Время может внезапно предстать в «пространственном», вещественном облике. Это Босфор и Балтика, чьи волны разделяют два мира — изменяющийся Запад и неподвижный Восток. Время может физически перестать существовать, выпасть в осадок — это пыль на улицах Стамбула (образы из эссе «Flight from Byzantium»). В пьесе «Мрамор» — антиутопии о пост-времени «нового Рима» (с опознавательными знаками «родной державы») нарисован мир, который остановился. Граждан сажают в тюрьму не на основании «вины», даже ложной, а по «твердому проценту» от числа всех подданных Империи. Закон равновесия торжествует абсолютно: вес доставляемой узникам пищи эквивалентен весу их экскрементов. Есть только одно, и ничего другого. Тюрьма — это абсолютная свобода, без всякого выбора. Империя — это весь Универсум. И «правильный» заключенный Туллий устремлен лишь к одному — созерцать Время в его чистом, беспримесном виде. Вне вещей, вне изменений[203]. Но это и есть Смерть.

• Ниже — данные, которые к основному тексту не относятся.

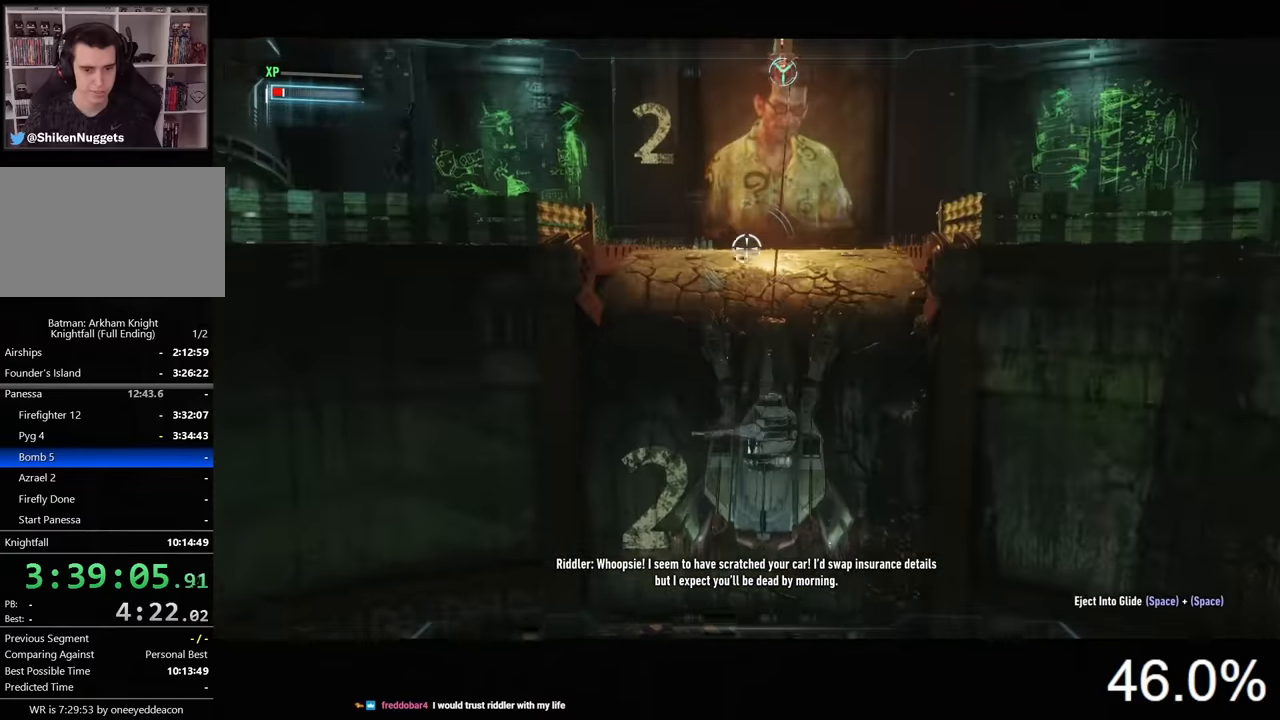
{"keys": ["w"], "mouse": [], "mouse_move": "still", "events": []}
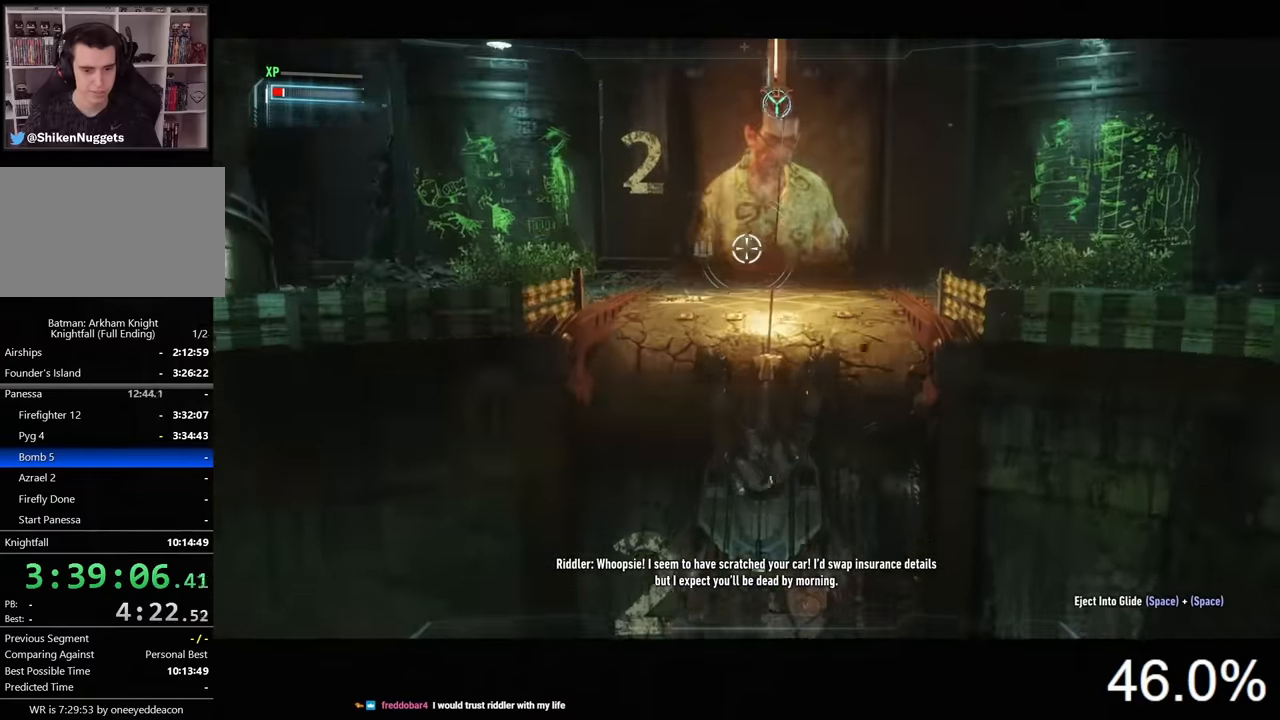
{"keys": ["w"], "mouse": [], "mouse_move": "still", "events": []}
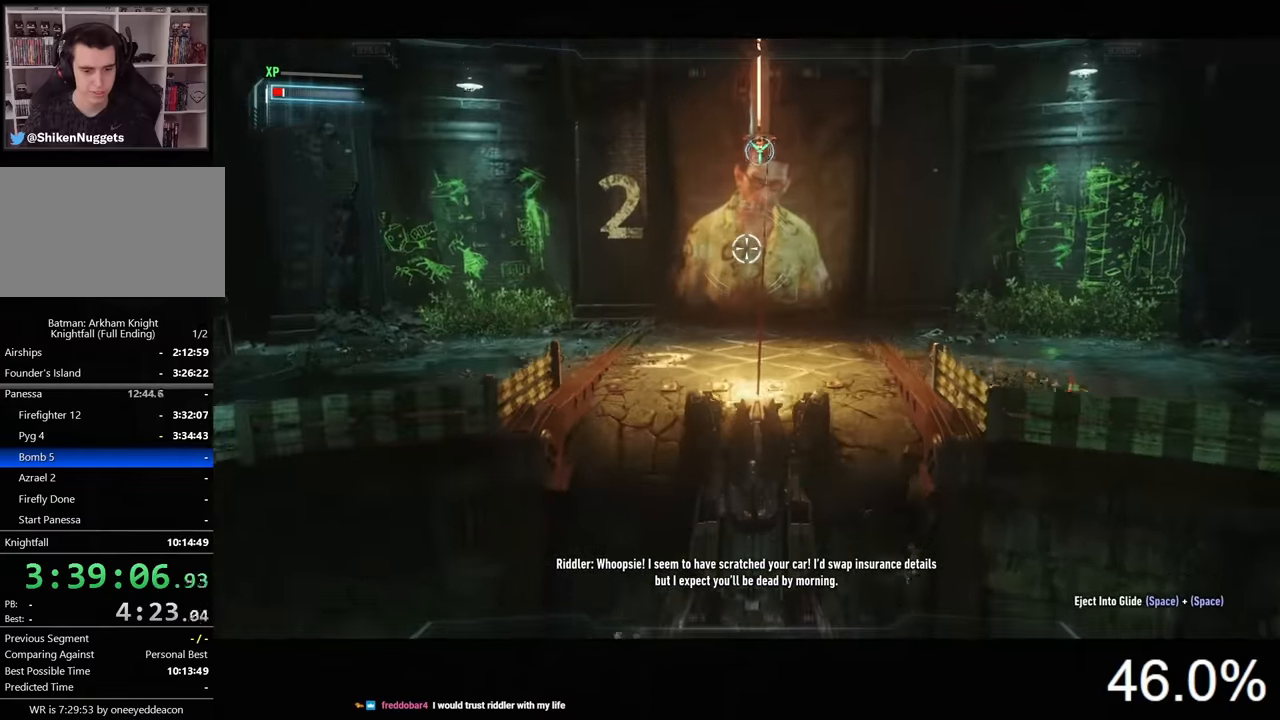
{"keys": ["w"], "mouse": [], "mouse_move": "still", "events": []}
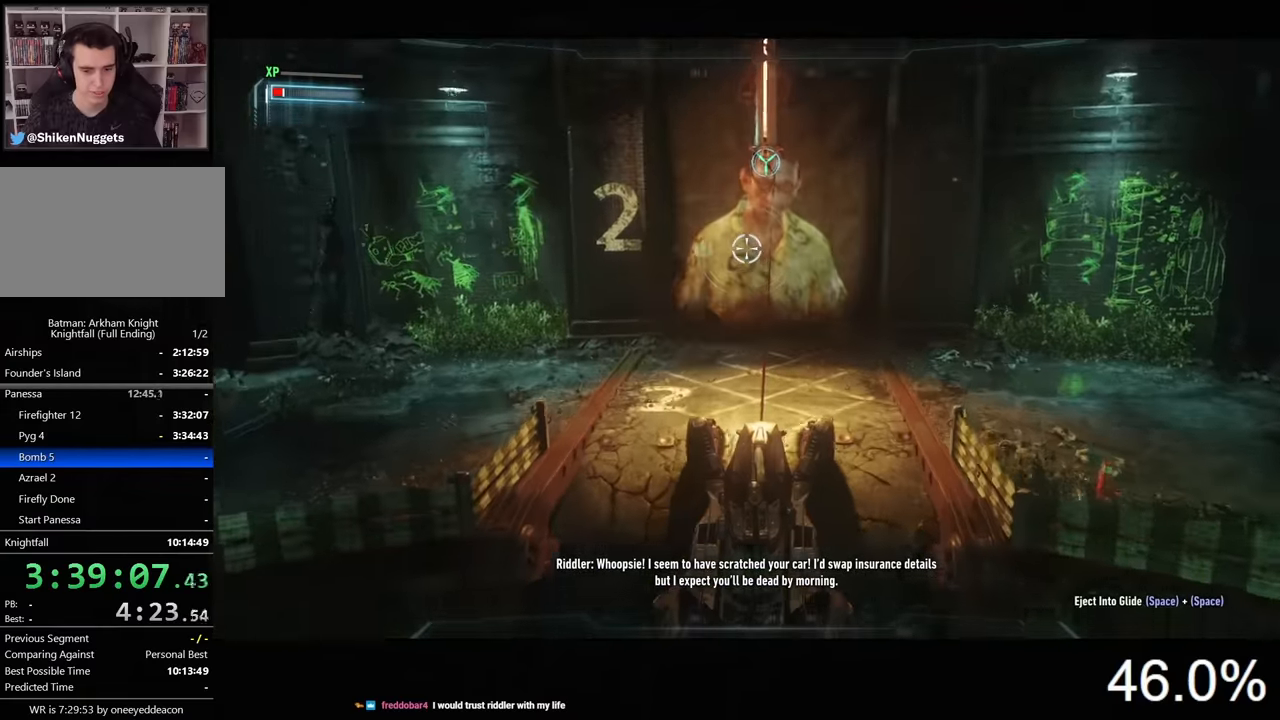
{"keys": ["w"], "mouse": [], "mouse_move": "still", "events": []}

Вас убивает на внеземной орбите

отнюдь не отсутствие кислорода,

но избыток Времени в чистом, то есть

без примеси вашей жизни, виде.

(«Эклога 4-я (зимняя)», 1980 [III; 17])

Сходно описан эмпирей с точки зрения птицы (ястреба):

…Но как стенка — мяч,

как паденье грешника — снова в веру,

его выталкивает назад.

Его, который еще горяч!

В черт-те что. Все выше в ионосферу,

В астрономически объективный ад

птиц, где отсутствует кислород,

где вместо проса — крупа далеких

звезд. Что для двуногих высь,

о для пернатых наоборот.

(«Осенний крик ястреба», 1975 [II; 378])

Античные философские коннотации этого «американского» стихотворения обнажены в обыгрывании «общего места» греческой мысли — определения: «человек есть бесперое двуногое».

Выход в эмпирей, согласно поэту, лишь усугубляет (а не разрешает) и осложняет трагичность существования. И не случайно устремленные к небу конусоидные фигуры (они многолики — кремлевская башня или Останкинская вертикаль, минарет или ракета) символизируют не приобщение к надмирной истине, а попытку умертвить время. И одновременно ограничить, замкнуть пространство.

Мир сходящихся линий. Тупик.

И не то чтобы здесь Лобачевского твердо блюдут,

но раздвинутый мир должен где-то сужаться, и тут —

тут конец перспективы.

(«Конец прекрасной эпохи», 1969 [II; 162])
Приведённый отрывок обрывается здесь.